> _Material for the task_

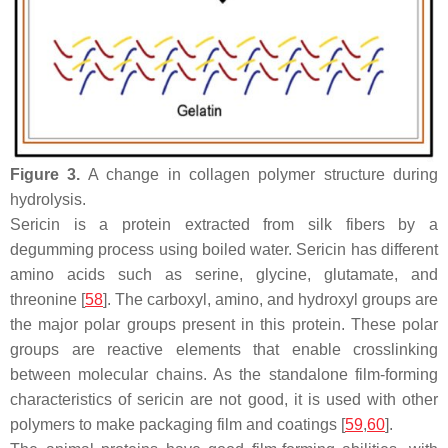
Figure 3.
A change in collagen polymer structure during
hydrolysis.
Sericin is a protein extracted from silk fibers by a
degumming process using boiled water. Sericin has different
amino acids such as serine, glycine, glutamate, and
threonine [
58
]. The carboxyl, amino, and hydroxyl groups are
the major polar groups present in this protein. These polar
groups are reactive elements that enable crosslinking
between molecular chains. As the standalone film-forming
characteristics of sericin are not good, it is used with other
polymers to make packaging film and coatings [
59
,
60
].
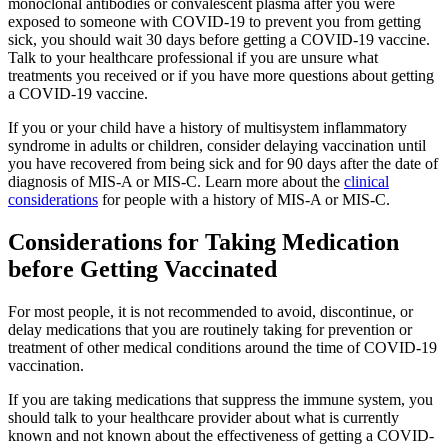
monoclonal antibodies or convalescent plasma after you were
exposed to someone with COVID-19 to prevent you from getting
sick, you should wait 30 days before getting a COVID-19 vaccine.
Talk to your healthcare professional if you are unsure what
treatments you received or if you have more questions about getting
a COVID-19 vaccine.
If you or your child have a history of multisystem inflammatory
syndrome in adults or children, consider delaying vaccination until
you have recovered from being sick and for 90 days after the date of
diagnosis of MIS-A or MIS-C. Learn more about the
clinical
considerations
for people with a history of MIS-A or MIS-C.
Considerations for Taking Medication
before Getting Vaccinated
For most people, it is not recommended to avoid, discontinue, or
delay medications that you are routinely taking for prevention or
treatment of other medical conditions around the time of COVID-19
vaccination.
If you are taking medications that suppress the immune system, you
should talk to your healthcare provider about what is currently
known and not known about the effectiveness of getting a COVID-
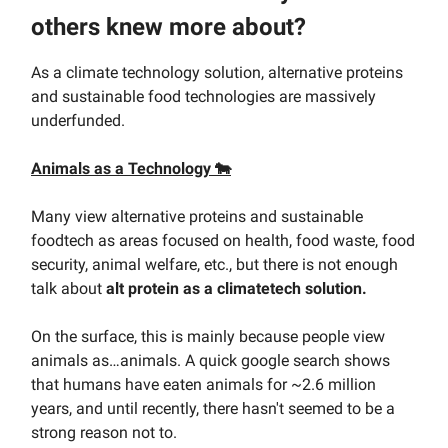
others knew more about?
As a climate technology solution, alternative proteins
and sustainable food technologies are massively
underfunded.
Animals as a Technology 🐄
Many view alternative proteins and sustainable
foodtech as areas focused on health, food waste, food
security, animal welfare, etc., but there is not enough
talk about
alt protein as a climatetech solution.
On the surface, this is mainly because people view
animals as…animals. A quick google search shows
that humans have eaten animals for ~2.6 million
years, and until recently, there hasn't seemed to be a
strong reason not to.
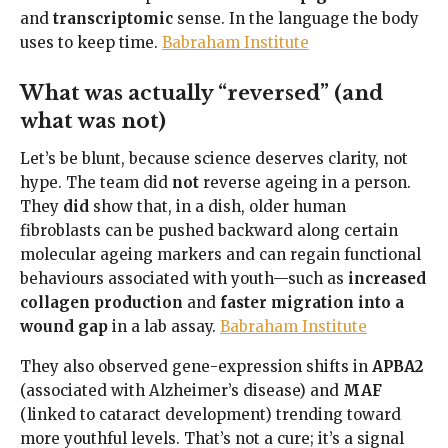
and
transcriptomic
sense. In the language the body
uses to keep time.
Babraham Institute
What was actually “reversed” (and
what was not)
Let’s be blunt, because science deserves clarity, not
hype. The team did
not
reverse ageing in a person.
They
did
show that, in a dish, older human
fibroblasts can be pushed backward along certain
molecular ageing markers and can regain functional
behaviours associated with youth—such as
increased
collagen production
and
faster migration into a
wound gap
in a lab assay.
Babraham Institute
They also observed gene-expression shifts in
APBA2
(associated with Alzheimer’s disease) and
MAF
(linked to cataract development) trending toward
more youthful levels. That’s not a cure; it’s a signal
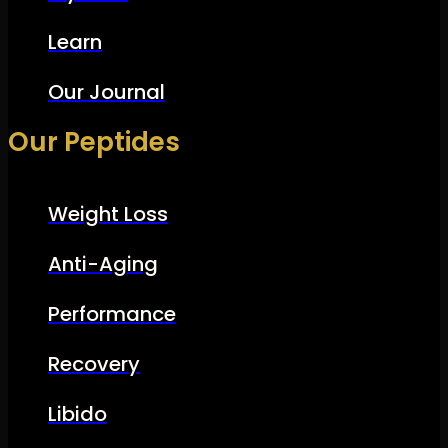
Learn
Our Journal
Our Peptides
Weight Loss
Anti-Aging
Performance
Recovery
Libido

> _Problem requirements_
Write out exactly the lines between the start of the data and the line with "before Getting Vaccinated", including both, but none of the pictures.

> _Answer space_
Figure 3.
A change in collagen polymer structure during
hydrolysis.
Sericin is a protein extracted from silk fibers by a
degumming process using boiled water. Sericin has different
amino acids such as serine, glycine, glutamate, and
threonine [
58
]. The carboxyl, amino, and hydroxyl groups are
the major polar groups present in this protein. These polar
groups are reactive elements that enable crosslinking
between molecular chains. As the standalone film-forming
characteristics of sericin are not good, it is used with other
polymers to make packaging film and coatings [
59
,
60
].
monoclonal antibodies or convalescent plasma after you were
exposed to someone with COVID-19 to prevent you from getting
sick, you should wait 30 days before getting a COVID-19 vaccine.
Talk to your healthcare professional if you are unsure what
treatments you received or if you have more questions about getting
a COVID-19 vaccine.
If you or your child have a history of multisystem inflammatory
syndrome in adults or children, consider delaying vaccination until
you have recovered from being sick and for 90 days after the date of
diagnosis of MIS-A or MIS-C. Learn more about the
clinical
considerations
for people with a history of MIS-A or MIS-C.
Considerations for Taking Medication
before Getting Vaccinated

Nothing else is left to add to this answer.